Description
Read this short primer about multithreading in Java. Using multithreading you are able to have multiple threads (for our purposes, we can also think of them as processes as well).
Write a Java program that will spawn and run concurrently two threads of the same code. The code that each thread will follow should consist of a loop that executes five times. Each iteration of the loop should start by having the thread print the first of the five lines below (using a “print” statement), then sleep for some random amount of time (say between 0 and 20 msec), then print the second line, then sleep again, etc. until all five lines below are printed out.
“Thread i is starting iteration k”
“We hold these truths to be self-evident, that all men are created equal,”
“that they are endowed by their Creator with certain unalienable Rights,”
“that among these are Life, Liberty and the pursuit of Happiness.”
“Thread i is done with iteration k”
Run your code and show that the output of the two processes will be interleaved (making the output incomprehensible).
To make the above work, you will need to use a critical section so that the five print statements in a single iteration are all inside that critical section.

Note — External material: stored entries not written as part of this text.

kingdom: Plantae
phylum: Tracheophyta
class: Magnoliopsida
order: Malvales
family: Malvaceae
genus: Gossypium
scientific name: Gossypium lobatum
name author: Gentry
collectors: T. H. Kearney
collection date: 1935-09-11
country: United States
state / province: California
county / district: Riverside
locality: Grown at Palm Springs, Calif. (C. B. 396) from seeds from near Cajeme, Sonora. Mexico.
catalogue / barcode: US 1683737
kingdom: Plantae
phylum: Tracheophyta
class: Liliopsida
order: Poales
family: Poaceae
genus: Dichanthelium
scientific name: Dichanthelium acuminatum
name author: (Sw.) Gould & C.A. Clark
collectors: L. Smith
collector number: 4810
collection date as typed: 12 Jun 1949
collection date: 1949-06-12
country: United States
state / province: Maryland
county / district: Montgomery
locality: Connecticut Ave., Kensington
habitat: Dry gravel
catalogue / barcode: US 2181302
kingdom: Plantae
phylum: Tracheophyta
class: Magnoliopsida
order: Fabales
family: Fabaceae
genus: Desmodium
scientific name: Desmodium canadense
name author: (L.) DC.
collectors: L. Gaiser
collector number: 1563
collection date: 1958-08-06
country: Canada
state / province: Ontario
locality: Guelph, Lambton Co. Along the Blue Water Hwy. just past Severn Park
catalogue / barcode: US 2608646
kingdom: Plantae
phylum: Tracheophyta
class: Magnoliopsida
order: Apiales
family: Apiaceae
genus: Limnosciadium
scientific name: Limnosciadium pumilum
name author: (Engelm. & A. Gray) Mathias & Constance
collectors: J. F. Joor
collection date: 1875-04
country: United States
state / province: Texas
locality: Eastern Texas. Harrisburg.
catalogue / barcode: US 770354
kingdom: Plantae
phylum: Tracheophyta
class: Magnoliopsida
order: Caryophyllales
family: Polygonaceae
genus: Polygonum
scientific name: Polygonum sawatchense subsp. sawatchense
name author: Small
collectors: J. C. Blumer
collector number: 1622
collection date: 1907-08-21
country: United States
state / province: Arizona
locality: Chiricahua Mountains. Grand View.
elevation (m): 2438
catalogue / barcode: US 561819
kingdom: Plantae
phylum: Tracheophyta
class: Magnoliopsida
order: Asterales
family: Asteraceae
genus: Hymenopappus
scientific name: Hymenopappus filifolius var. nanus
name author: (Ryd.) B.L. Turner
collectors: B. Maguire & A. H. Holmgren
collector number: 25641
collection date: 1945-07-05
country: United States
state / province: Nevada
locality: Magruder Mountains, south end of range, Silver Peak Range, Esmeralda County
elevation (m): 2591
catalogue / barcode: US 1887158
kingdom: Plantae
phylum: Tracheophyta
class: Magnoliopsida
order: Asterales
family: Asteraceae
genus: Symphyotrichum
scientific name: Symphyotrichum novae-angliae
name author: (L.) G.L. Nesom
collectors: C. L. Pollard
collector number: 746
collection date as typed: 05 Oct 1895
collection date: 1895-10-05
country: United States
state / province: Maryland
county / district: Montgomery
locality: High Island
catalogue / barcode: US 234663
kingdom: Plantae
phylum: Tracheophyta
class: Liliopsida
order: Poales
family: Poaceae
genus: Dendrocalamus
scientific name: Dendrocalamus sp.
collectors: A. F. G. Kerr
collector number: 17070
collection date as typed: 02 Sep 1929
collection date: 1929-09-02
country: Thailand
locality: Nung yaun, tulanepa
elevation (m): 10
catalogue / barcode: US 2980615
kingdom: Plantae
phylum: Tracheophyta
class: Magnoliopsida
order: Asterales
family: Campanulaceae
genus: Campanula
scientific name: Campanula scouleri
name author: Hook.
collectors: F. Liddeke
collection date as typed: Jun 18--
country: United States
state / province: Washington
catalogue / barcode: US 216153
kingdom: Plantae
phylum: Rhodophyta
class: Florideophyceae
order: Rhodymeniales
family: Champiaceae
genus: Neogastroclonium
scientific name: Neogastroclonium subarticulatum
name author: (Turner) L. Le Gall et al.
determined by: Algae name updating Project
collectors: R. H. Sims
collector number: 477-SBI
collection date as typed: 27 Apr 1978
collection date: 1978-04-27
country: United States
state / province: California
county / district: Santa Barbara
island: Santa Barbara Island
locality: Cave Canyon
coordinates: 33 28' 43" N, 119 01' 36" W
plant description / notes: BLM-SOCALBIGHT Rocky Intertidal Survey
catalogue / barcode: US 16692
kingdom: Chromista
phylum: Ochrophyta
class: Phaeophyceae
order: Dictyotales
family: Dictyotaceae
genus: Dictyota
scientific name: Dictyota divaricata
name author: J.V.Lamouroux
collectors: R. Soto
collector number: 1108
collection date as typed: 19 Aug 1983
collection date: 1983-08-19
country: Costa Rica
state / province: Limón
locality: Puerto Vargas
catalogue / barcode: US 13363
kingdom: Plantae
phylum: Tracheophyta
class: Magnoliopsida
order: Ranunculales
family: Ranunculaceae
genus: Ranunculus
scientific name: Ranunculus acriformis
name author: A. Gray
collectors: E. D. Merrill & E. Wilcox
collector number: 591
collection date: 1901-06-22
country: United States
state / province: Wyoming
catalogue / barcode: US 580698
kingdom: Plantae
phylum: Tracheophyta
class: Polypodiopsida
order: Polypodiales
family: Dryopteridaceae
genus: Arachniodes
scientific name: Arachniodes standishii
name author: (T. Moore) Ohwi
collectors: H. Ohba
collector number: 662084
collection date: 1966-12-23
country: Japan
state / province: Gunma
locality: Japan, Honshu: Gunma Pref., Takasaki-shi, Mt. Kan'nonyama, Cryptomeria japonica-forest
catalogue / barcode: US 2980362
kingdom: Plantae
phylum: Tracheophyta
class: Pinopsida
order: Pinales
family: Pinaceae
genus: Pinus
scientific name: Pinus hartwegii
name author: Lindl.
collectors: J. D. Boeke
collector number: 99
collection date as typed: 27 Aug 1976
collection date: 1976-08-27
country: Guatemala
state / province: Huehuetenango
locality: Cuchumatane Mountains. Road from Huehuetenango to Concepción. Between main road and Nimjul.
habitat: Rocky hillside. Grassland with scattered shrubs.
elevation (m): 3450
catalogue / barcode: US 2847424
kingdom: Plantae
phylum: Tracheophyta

Use the following version of the Dekker’s algorithm and show that the statements are printed cohesively.
CS Entry Protocol for Procedss i
flag[i]:=true;
while flag[j]{
if (turn==j) {
flag[i]:=false;
while (flag[j]==true) {};
flag[i]:=true;
}
}
CS Exit Protocol for Process i
turn:=j;
flag[i]:=false;
Can you illustrate (using your code) that using the above Dekker algorithm, it is possible for (say) thread 0 to be executing its entry protocol while thread 1 manages to get into the critical section more than once.Hint: You may want to use artificial delay (e.g., sleep) instructions that will make the threads proceed at different speeds.
Replace the above Dekker algorithm with the following Peterson algorithm and show that the scenario you created in (c) does not occur.
CS Entry Protocol for Process i
turn:=j;
flag[i]:=true;
while (flag[j] && turn==j) {};
CS Exit Protocol for Process i
flag[i]:=false;
Consider the Bakery algorithm discussed in class and in the notes. One idea was to use a ticket = 1 to avoid having to use the “choosing” flag. Making such a change would give us the code below.
Note: Assume that the variable ticket can be arbitrarily large (i.e., you do not have to worry about it becoming too big).
CS Entry Protocol for Process i
ticket[i]:=1;
ticket[i]:=max(ticket[0]..ticket[n-1])+1;
for j:=0 to n-1 do {
while(ticket[j]!=0 && (ticket[j],j)<(ticket[i],i)){};
}
CS ExitProtocol for Process i
ticket[i]:=0;
Does the above tweak work? If yes, then prove it, if not, then provide a counter example.
Implement the above version of the Bakery algorithm in Java, and dependent on your answer to part (a) either show a set of (say 4) threads reciting the declaration of independence cohesively, or else not.
As discussed in class, all software approaches for mutual exclusion rely on “busy waiting”. In this problem, we will “measure” the overhead from this busy waiting. We will do so simply by counting the number of times a busy waiting loop is executed in your solution of problem (1.d). You can do so by having each thread keep a count of how many times it executed the “while” loop. What results do you obtain? e.g., on average, how many times is the busy-waiting loop executed per request for the critical section? You may want to repeat your experiment a number of times and report a 95th-percent confidence interval.
Note: By incrementing a counter in the busy-waiting loop, you are effectively undercounting the number of iterations — i.e., without that counter in the picture, the loop condition would have been checked more times.